First-Person Point of View

The story is told entirely from a first-person point of view. The narrator is the main character, and only his account of events, the events that he is at the center of, is heard in the story. The subjective nature of the first-person narration and the sense that the narrator is thinking out loud give the story the quality of a dramatic monologue. No other character’s point of view is heard, allowing the author to explore the psychology of the narrator.

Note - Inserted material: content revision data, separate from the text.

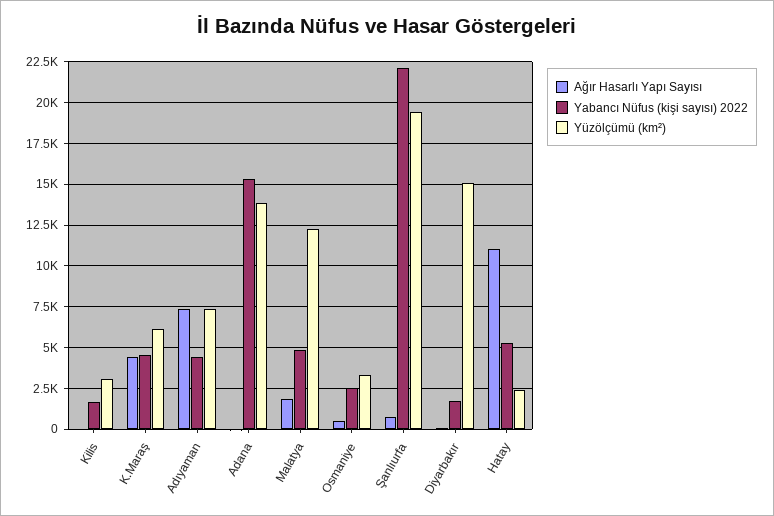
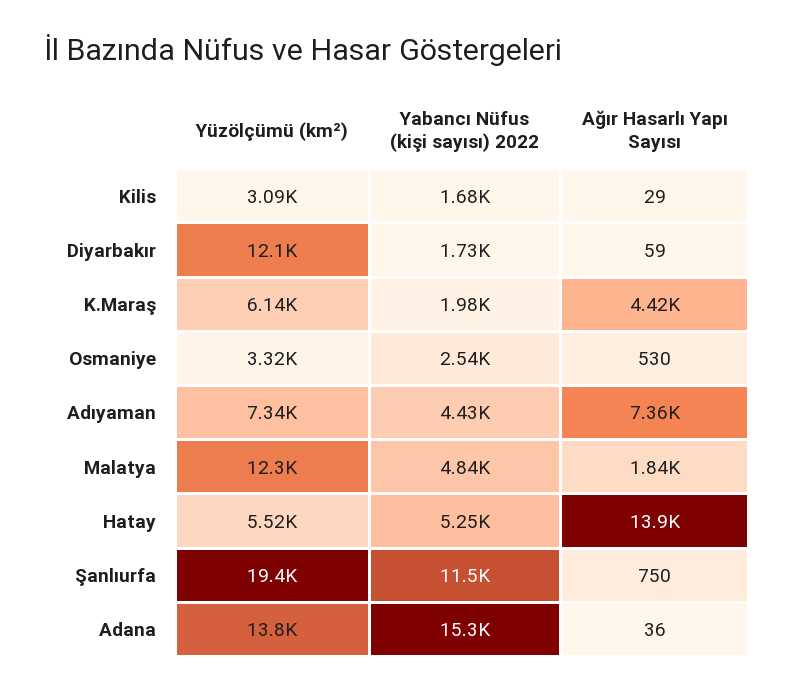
  {
    "Ağır Hasarlı Yapı Sayısı": {
      "Kilis": 29,
      "K.Maraş": 4420,
      "Adıyaman": 7360,
      "Adana": 36,
      "Malatya": 1840,
      "Osmaniye": 530,
      "Şanlıurfa": 750,
      "Diyarbakır": 59,
-     "Hatay": 11000
+     "Hatay": 13900
    },
    "Yabancı Nüfus (kişi sayısı) 2022": {
      "Kilis": 1680,
-     "K.Maraş": 4500,
+     "K.Maraş": 1980,
      "Adıyaman": 4430,
      "Adana": 15300,
      "Malatya": 4840,
      "Osmaniye": 2540,
-     "Şanlıurfa": 22000,
+     "Şanlıurfa": 11500,
      "Diyarbakır": 1730,
      "Hatay": 5250
    },
    "Yüzölçümü (km²)": {
      "Kilis": 3090,
      "K.Maraş": 6140,
      "Adıyaman": 7340,
      "Adana": 13800,
      "Malatya": 12300,
      "Osmaniye": 3320,
      "Şanlıurfa": 19400,
-     "Diyarbakır": 15000,
+     "Diyarbakır": 12100,
-     "Hatay": 2500
+     "Hatay": 5520
    }
  }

Monologue and Dramatic Monologue

A monologue is a long speech performed by a single character. The narration of “The Dream of a Ridiculous Man” takes the form of a monologue, as though the character were thinking out loud or speaking informally to someone. At various points, he backtracks, digresses, and addresses his hearers with phrases like “you see…” Although not written as such, the story has often been performed as a dramatic monologue, meaning a monologue written or delivered as if it were a one-person play. Notably, a British television adaptation called The Dream starring Jeremy Irons was produced in 1989. As an example of the digressive style of the monologue, the narrator starts recounting his walk home, then comments on the evening he had spent with his friends, and then goes back to describe the rainy street he walks on. The narration jumps around from one point in time to another without clear order, which contributes to the subjective sense of the narration.

Juxtaposition

Juxtaposition, which compares two opposing ideas to emphasize the contrast between them, is employed to good effect in the story. The most evident juxtaposition is that of light and darkness: the street lamps on the dark street, the star in the night sky, and the green glimmering earth in the midst of space. In the narrator’s dream, there is the juxtaposition of spiritual and rational, as well as that of good and bad: The people go from prioritizing happiness to prioritizing knowledge, from harmonious and peaceful to hostile and violent. In the end of the story, there is a clear contrast between the narrator’s state of mind in the beginning of the story. The narrator starts from depression and hopelessness, but ends up in a state of ecstatic joy and love of life. These juxtapositions—light and darkness, good and bad, happiness and depression—highlight the narrator’s journey of personal development.

Allegory

An allegory uses characters or places to represent ideas. The second part of the narrator’s dream describing the corruption of the perfect earth is a sort of allegory for modern society. The people grow selfish, isolated, and combative. They start wars and invent science and the concepts of “justice,” “honor,” and “humanitarianism.” They build temples where they worship “their own idea, their own desire” (234). To resolve their problems, they strive to found a “rational society” and initiate political projects to realize it.